Looking to match two data frames using times in one dataframe that fall into time windows of another dataframe.
Production Dataframe
Production Time | Product | Value | Worker_ID |
---|---|---|---|
2020-01-24 08:13:59 | Prod4 | 5.9 | 402 |
2020-01-24 08:15:38 | Prod5 | 5.7 | 402 |
2020-01-24 08:17:17 | Prod4 | 5.1 | 402 |
2020-01-25 22:13:59 | Prod4 | 5.9 | 402 |
2020-01-25 21:15:38 | Prod7 | 5.7 | 402 |
2020-01-26 02:17:17 | Prod2 | 5.1 | 402 |
2020-01-24 09:17:17 | Prod4 | 5.1 | 403 |
2020-01-25 21:13:59 | Prod5 | 5.9 | 403 |
Location Dataframe
Location | window_start | window_stop | Worker_ID |
---|---|---|---|
Loc16 | 2020-01-24 05:00:00 | 2020-01-24 21:00:00 | 402 |
Loc27 | 2020-01-25 21:00:00 | 2020-01-26 05:00:00 | 402 |
Loc61 | 2020-01-24 05:00:00 | 2020-01-24 21:00:00 | 403 |
Loc27 | 2020-01-25 21:00:00 | 2020-01-26 05:00:00 | 403 |
Results would look like this:
Location | window_start | window_stop | Worker_ID | Production Time | Product | Quality |
---|---|---|---|---|---|---|
Loc16 | 2020-01-24 05:00:00 | 2020-01-24 21:00:00 | 402 | 2020-01-24 08:13:59 | Prod4 | 5.9 |
Loc16 | 2020-01-24 05:00:00 | 2020-01-24 21:00:00 | 402 | 2020-01-24 08:15:38 | Prod5 | 5.7 |
Loc16 | 2020-01-24 05:00:00 | 2020-01-24 21:00:00 | 402 | 2020-01-24 08:17:17 | Prod4 | 5.1 |
Loc27 | 2020-01-25 21:00:00 | 2020-01-26 05:00:00 | 402 | 2020-01-25 22:13:59 | Prod4 | 5.9 |
Loc27 | 2020-01-25 21:00:00 | 2020-01-26 05:00:00 | 402 | 2020-01-25 21:15:38 | Prod7 | 5.7 |
Loc27 | 2020-01-25 21:00:00 | 2020-01-26 05:00:00 | 402 | 2020-01-26 02:17:17 | Prod2 | 5.1 |
Loc61 | 2020-01-24 05:00:00 | 2020-01-24 21:00:00 | 403 | 2020-01-24 09:17:17 | Prod4 | 5.1 |
Loc27 | 2020-01-25 21:00:00 | 2020-01-26 05:00:00 | 403 | 2020-01-25 21:13:59 | Prod5 | 5.9 |
Where the match is made first on Worker_ID then where the Production datetime falls in the datetime window of the the location.
This code works:
possible_matches = location_df.merge(production_df,on='Worker_ID',how='left')

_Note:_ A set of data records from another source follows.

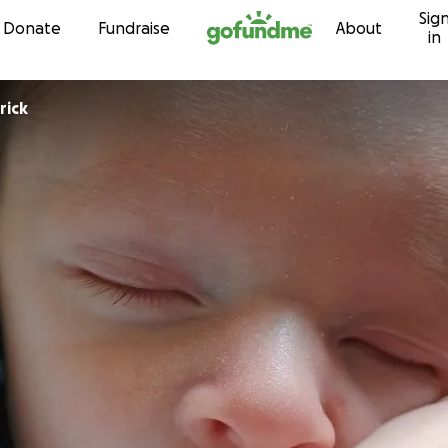
Sig
Skip to content
Donate
Fundraise
About
in
rick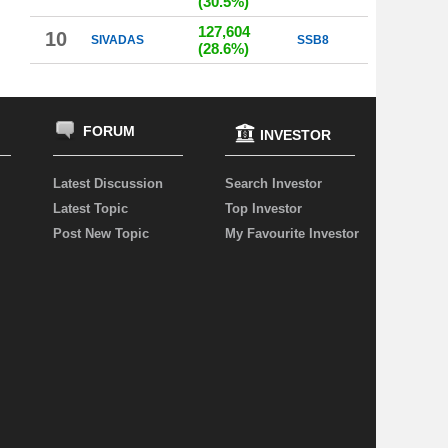
(30.5%)
127,604
10
SIVADAS
SSB8
(28.6%)
FORUM
INVESTOR
Latest Discussion
Search Investor
Latest Topic
Top Investor
Post New Topic
My Favourite Investor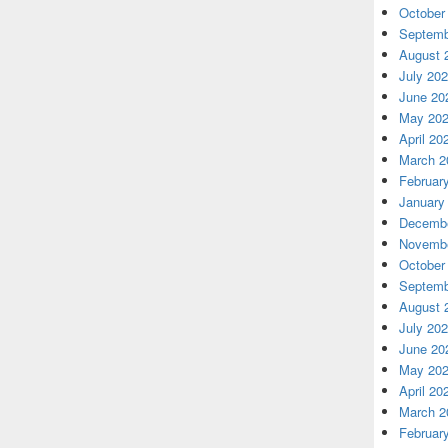
October
Septemb
August 
July 20
June 20
May 20
April 20
March 2
Februar
January
Decembe
Novembe
October
Septemb
August 
July 20
June 20
May 20
April 20
March 2
Februar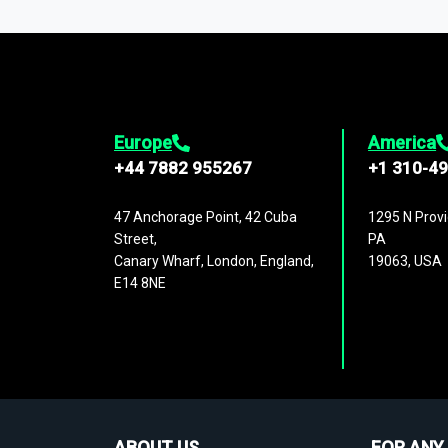
1,500,000 datasets
covering
27 industr
analysis, benchmarking, and market sizin
engagement.
Europe
America
+44 7882 955267
+1 310-4
47 Anchorage Point, 42 Cuba
1295 N Provi
Street,
PA
Canary Wharf, London, England,
19063, USA
E14 8NE
ABOUT US
FOR ANY 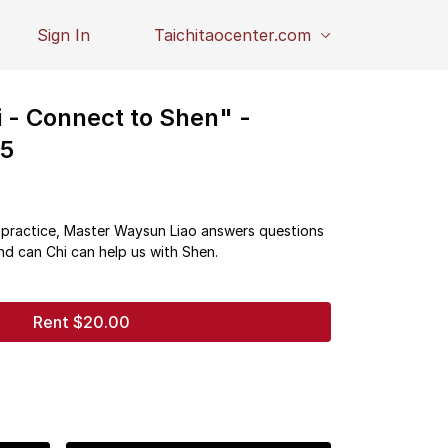
Sign In
Taichitaocenter.com
 - Connect to Shen" -
25
i practice, Master Waysun Liao answers questions
nd can Chi can help us with Shen.
Rent $20.00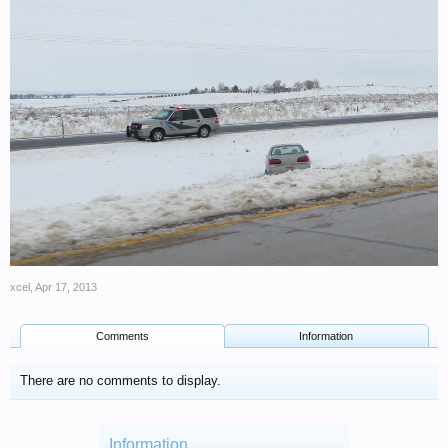
xcel
,
Apr 17, 2013
Comments
Information
There are no comments to display.
Information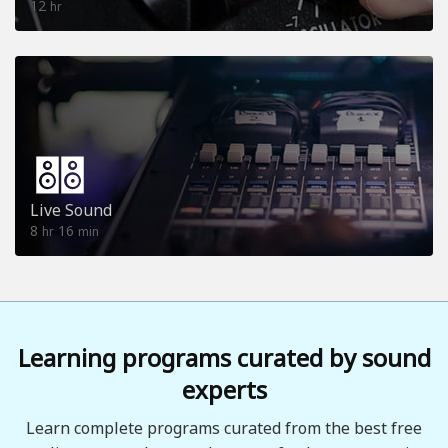
12
hr
Live Sound
8
16
hr
min
Learning programs curated by sound
experts
Learn complete programs curated from the best free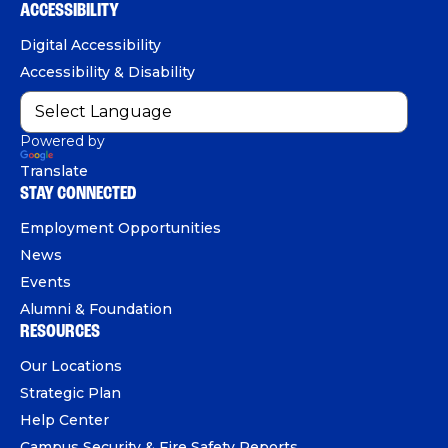
b
u
e
ACCESSIBILITY
n
o
b
d
e
Digital Accessibility
o
e
I
Accessibility & Disability
k
n
Powered by
Translate
STAY CONNECTED
Employment Opportunities
News
Events
Alumni & Foundation
RESOURCES
Our Locations
Strategic Plan
Help Center
Campus Security & Fire Safety Reports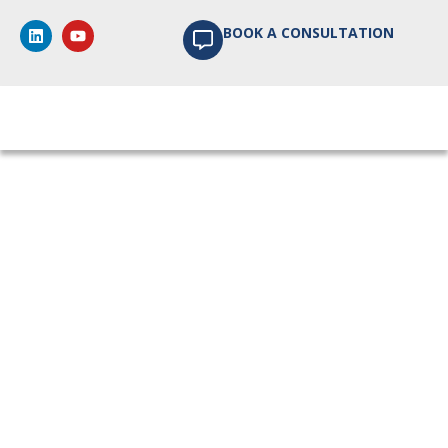
BOOK A CONSULTATION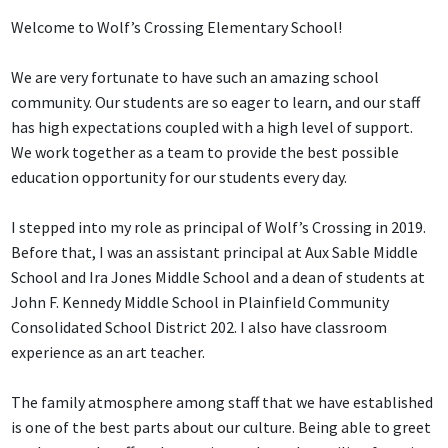
Welcome to Wolf’s Crossing Elementary School!
We are very fortunate to have such an amazing school
community. Our students are so eager to learn, and our staff
has high expectations coupled with a high level of support.
We work together as a team to provide the best possible
education opportunity for our students every day.
I stepped into my role as principal of Wolf’s Crossing in 2019.
Before that, I was an assistant principal at Aux Sable Middle
School and Ira Jones Middle School and a dean of students at
John F. Kennedy Middle School in Plainfield Community
Consolidated School District 202. I also have classroom
experience as an art teacher.
The family atmosphere among staff that we have established
is one of the best parts about our culture. Being able to greet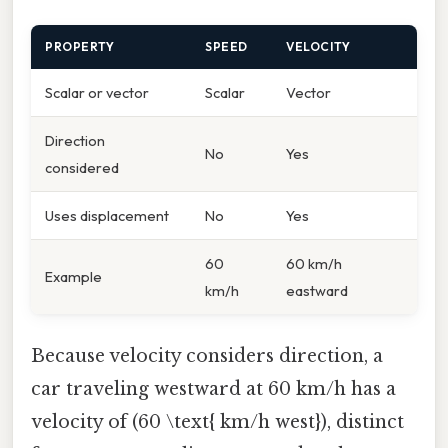
PROPERTY
SPEED
VELOCITY
Scalar or vector
Scalar
Vector
Direction
No
Yes
considered
Uses displacement
No
Yes
60
60 km/h
Example
km/h
eastward
Because velocity considers direction, a
car traveling westward at 60 km/h has a
velocity of (60 \text{ km/h west}), distinct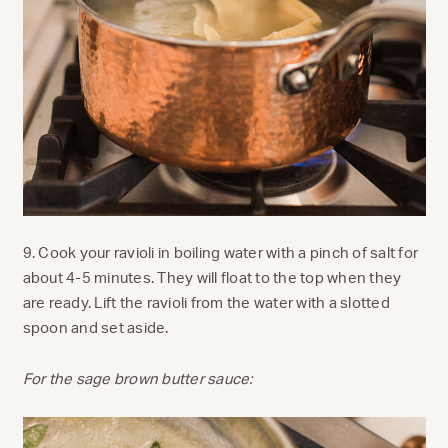
9. Cook your ravioli in boiling water with a pinch of salt for
about 4-5 minutes. They will float to the top when they
are ready. Lift the ravioli from the water with a slotted
spoon and set aside.
For the sage brown butter sauce: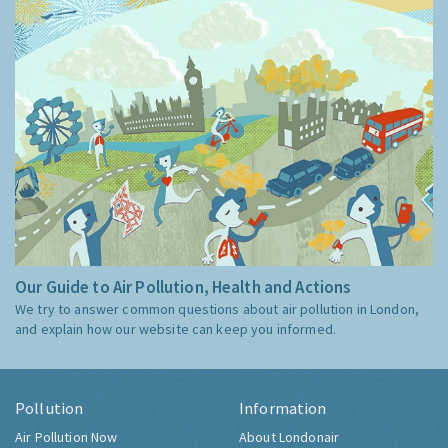
Our Guide to Air Pollution, Health and Actions
We try to answer common questions about air pollution in London,
and explain how our website can keep you informed.
Pollution
Information
Air Pollution Now
About Londonair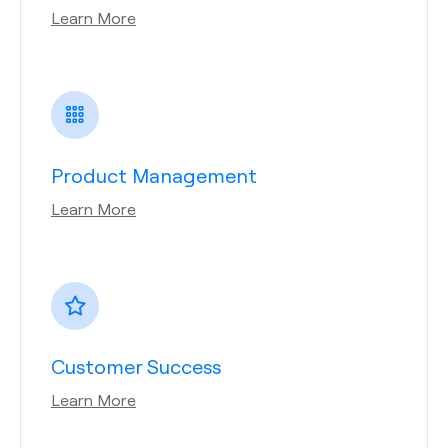
Learn More
Product Management
Learn More
Customer Success
Learn More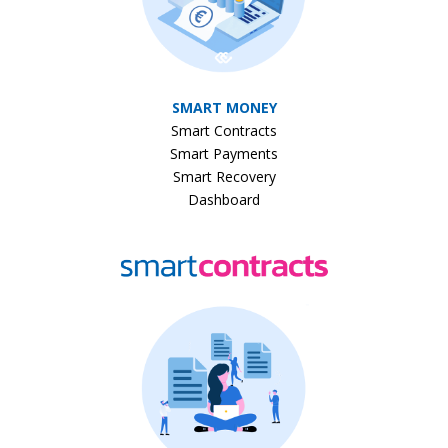
SMART MONEY
Smart Contracts
Smart Payments
Smart Recovery
Dashboard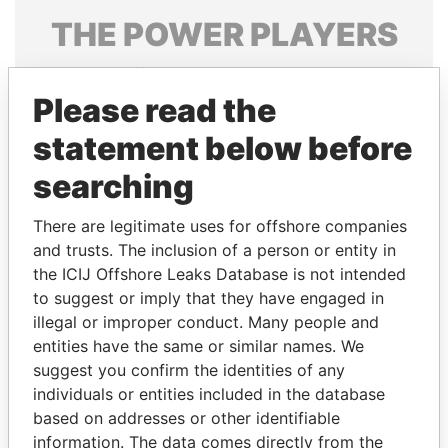
THE
POWER
PLAYERS
Explore the offshore connections of world leaders,
politicians and their relatives and associates.
Please read the
statement below before
searching
Pandora
Paradise
Papers
Papers
There are legitimate uses for offshore companies
and trusts. The inclusion of a person or entity in
the ICIJ Offshore Leaks Database is not intended
Panama Papers
to suggest or imply that they have engaged in
illegal or improper conduct. Many people and
entities have the same or similar names. We
suggest you confirm the identities of any
individuals or entities included in the database
based on addresses or other identifiable
information. The data comes directly from the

build_df = possible_matches[(possible_matches['Production Time'] >= possible_matches['window_start']) &
(possible_matches['Production Time'] <= possible_matches['window_stop'])]
But does not work when there are millions of rows in the production dataframe and thousands of rows in the location dataframe.
Looking for a more efficient way of doing this join that actually works with large datasets with more workers and locations.